PASSAGE Start Marker

Dense MCA sign stands for a hyperdense linear structure located along the course of the middle cerebral artery (MCA), typically in the Sylvian fissure in CT images. The sign may be seen unilaterally (on the affected side) compared to the contralateral MCA, which appears of normal attenuation. The sign is most commonly observed in the M1 segment of the MCA and less commonly in distal branches (M2/M3 segments), where it is termed the hyperdense MCA dot sign. The comparison of thrombus with the unaffected side improves diagnostic accuracy.

==Clinical significance==
The dense MCA sign is an early indicator of acute ischemic stroke caused by MCA occlusion. Its detection has important clinical implications:
===Early Diagnosis===
The dense MCA sign may be the first and only sign of MCA occlusion within the first 1–2 hours of symptom onset, even before parenchymal hypodensity develops. Early recognition enables rapid initiation of treatment, such as intravenous thrombolysis (e.g., tissue plasminogen activator, tPA) or endovascular thrombectomy.
===Prognosis===
Presence of the dense MCA sign suggests a large clot burden and is associated with more extensive infarction and worse functional outcomes if reperfusion is not achieved.Prompt recognition of the sign improves the chances of favorable recovery by allowing faster intervention.

PASSAGE End Marker
DATA EXTRACTS Start Marker

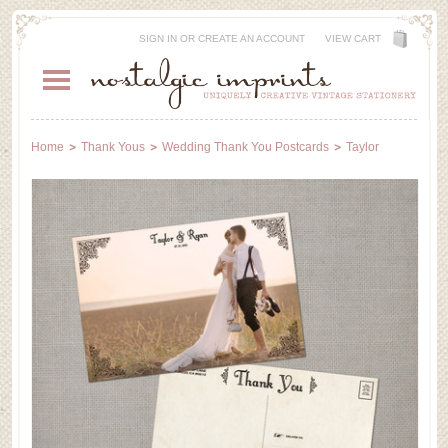
SIGN IN
OR
CREATE AN ACCOUNT
VIEW CART
Home
Thank Yous
Wedding Thank You Postcards
Taylor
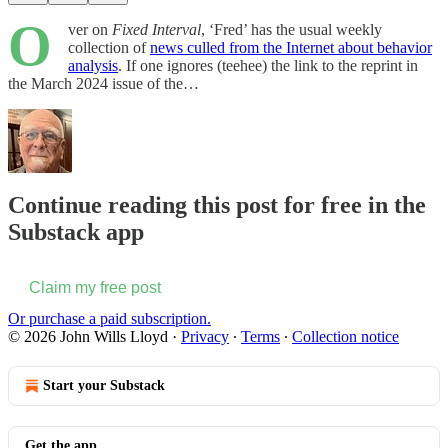
O
ver on
Fixed Interval
, ‘Fred’ has the usual weekly
collection of
news culled from the Internet about behavior
analysis
. If one ignores (teehee) the link to the reprint in
the March 2024 issue of the…
Continue reading this post for free in the
Substack app
Claim my free post
Or purchase a paid subscription.
© 2026 John Wills Lloyd
·
Privacy
∙
Terms
∙
Collection notice
Start your Substack
Get the app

DATA EXTRACTS End Marker

* EXERCISES TO COMPLETE
• a. Copy the dense MCA sign text starting with "Dense MCA sign stands" and going on through "improves diagnostic accuracy.", swapping "Sylvian fissure" for "lateral sulcus".
• b. Shorten the paragraph beginning "The dense MCA sign may be the first" in the dense MCA sign text, keeping its main facts.
• c. Go on with the dense MCA sign text from its final sentence.
The entries have no connection to the text on the dense MCA sign.

* TASK ANSWERS
• a.
Dense MCA sign stands for a hyperdense linear structure located along the course of the middle cerebral artery (MCA), typically in the lateral sulcus in CT images. The sign may be seen unilaterally (on the affected side) compared to the contralateral MCA, which appears of normal attenuation. The sign is most commonly observed in the M1 segment of the MCA and less commonly in distal branches (M2/M3 segments), where it is termed the hyperdense MCA dot sign. The comparison of thrombus with the unaffected side improves diagnostic accuracy.

• b. Within 1–2 hours of symptom onset, before parenchymal hypodensity appears, the dense MCA sign may be the only sign of MCA occlusion. Recognizing it early allows prompt treatment with intravenous thrombolysis (e.g., tPA) or endovascular thrombectomy.

• c.
==Differential diagnosis==
Several conditions may mimic the dense MCA sign, leading to false positives. These include:
- Normal vascular calcification: Age-related calcification of the MCA wall can appear hyperdense. However, it tends to be more bilateral and uniform.
- Beam-hardening artifact: Artifacts caused by adjacent bone structures can mimic hyperdensity but are usually less well-defined.
- High hematocrit: Polycythemia or hyperviscosity syndromes may cause slightly increased attenuation of blood vessels.

==Diagnostic limitations==
The dense MCA sign may not always be present, even in cases of acute MCA occlusion. However, the sign has good sensitivity, and high specificity. Thin-section CT and appropriate windowing (narrow window settings) improve detection.

==Associated findings==
The dense MCA sign is often accompanied by other early ischemic changes on CT, including:
- Loss of gray-white matter differentiation in the MCA territory (insular ribbon sign).
- Sulcal effacement due to early brain edema.
- Hypodensity of the lentiform nucleus (basal ganglia involvement of ischemia).